◆ PROBLEM A
In the essay about giving up coffee, why did the writer expect quitting to be easy? Answer in one to three sentences.
◆ PROBLEM B
Carry on the essay about giving up coffee from the point where it stops.

I Gave Up Coffee For My New Year’s Resolution And It’s Not Going Great

Coffee had been part of my routine since childhood. I became even more dependent on it when college started, particularly sophomore year. I was drinking coffee, either hot or iced, every single morning. I couldn’t function without the rich drink. It got to the point where the guy that served me had my order ready by the time I arrived at school.

Eventually all the sugar and caffeine got to me – my skin constantly broke out and my sleeping schedule was terrible. Most of the time, one cup of coffee wasn’t enough to make it through the day. I gave up soda almost six years ago and it was the easiest habit to kick, so I thought quitting coffee for my New Year’s resolution would be a breeze.  But it’s whole different story.

1. Sticking To The Resolution

The morning after I made my resolution, I poured myself a cup of coffee. I added milk and sugar to it but quickly realized what I had done. My habit was so strong I automatically gravitated towards the drink without thinking. There have been countless of times where I was tempted to drink coffee and just saying, “Screw the resolution!” But I have learned to be stronger than my desires. I remind myself that I was addicted to it and as much as other people like to brag about how dependent they are on coffee, I don’t.

2. My Body’s Reaction

Caffeine withdrawal is no lie. The stronger your addiction is to coffee, the longer symptoms will last. I’m not sure if I’m still going through withdrawal but I do think that I would be more productive with coffee by my side. My mind associated coffee with getting shit done and without it I feel lost and unmotivated. But on the upside, kind of, is clearer skin. I don’t break out as often, yet my skin isn’t perfect either. So it is really an upside?

◆ ENTRIES PROVIDED
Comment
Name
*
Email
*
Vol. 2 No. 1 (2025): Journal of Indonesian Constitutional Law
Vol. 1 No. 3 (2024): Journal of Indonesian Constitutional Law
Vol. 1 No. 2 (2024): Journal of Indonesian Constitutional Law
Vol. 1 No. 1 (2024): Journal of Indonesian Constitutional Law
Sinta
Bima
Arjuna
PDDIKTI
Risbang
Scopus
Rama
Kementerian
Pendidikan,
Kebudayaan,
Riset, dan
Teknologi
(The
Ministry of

◆ ANSWER A
The writer had given up soda almost six years earlier and found it the easiest habit to kick. So quitting coffee as a New Year's resolution seemed like it would be a breeze too.

◆ ANSWER B
3. Coffee Is Everywhere

Living in New York City, there are delis, food trucks, Dunkin Donuts, or Starbucks at every corner serving coffee. People are always on the move and need the fuel. I can’t go five minutes without smelling coffee in the air or on people’s breath. I have even been offered free coffee…and I said no! I feel like an outsider. The only real contact I’ve had with coffee is from my boyfriend. It seems he’s gotten hooked on it since I quit. If he drinks coffee, he’ll make a point to kiss me right after just to torture me.

4. I’m Mentally Strong

I’ve never been a person who falls easily into peer pressure or gives up easily. Despite how difficult it has been without coffee, I know it’s doable. When I tell people about my resolution I get negative responses, proceeded by failed persuasions to get me hooked again. But I don’t let that get to me. It’s important for me to not be dependent on a substance that is often romanticized. I can still work hard and concentrate, but it’s fueled by my own willpower. Whether I decide to start drinking coffee next year or not is still up for debate. At least I know I’m mentally strong enough to have the option.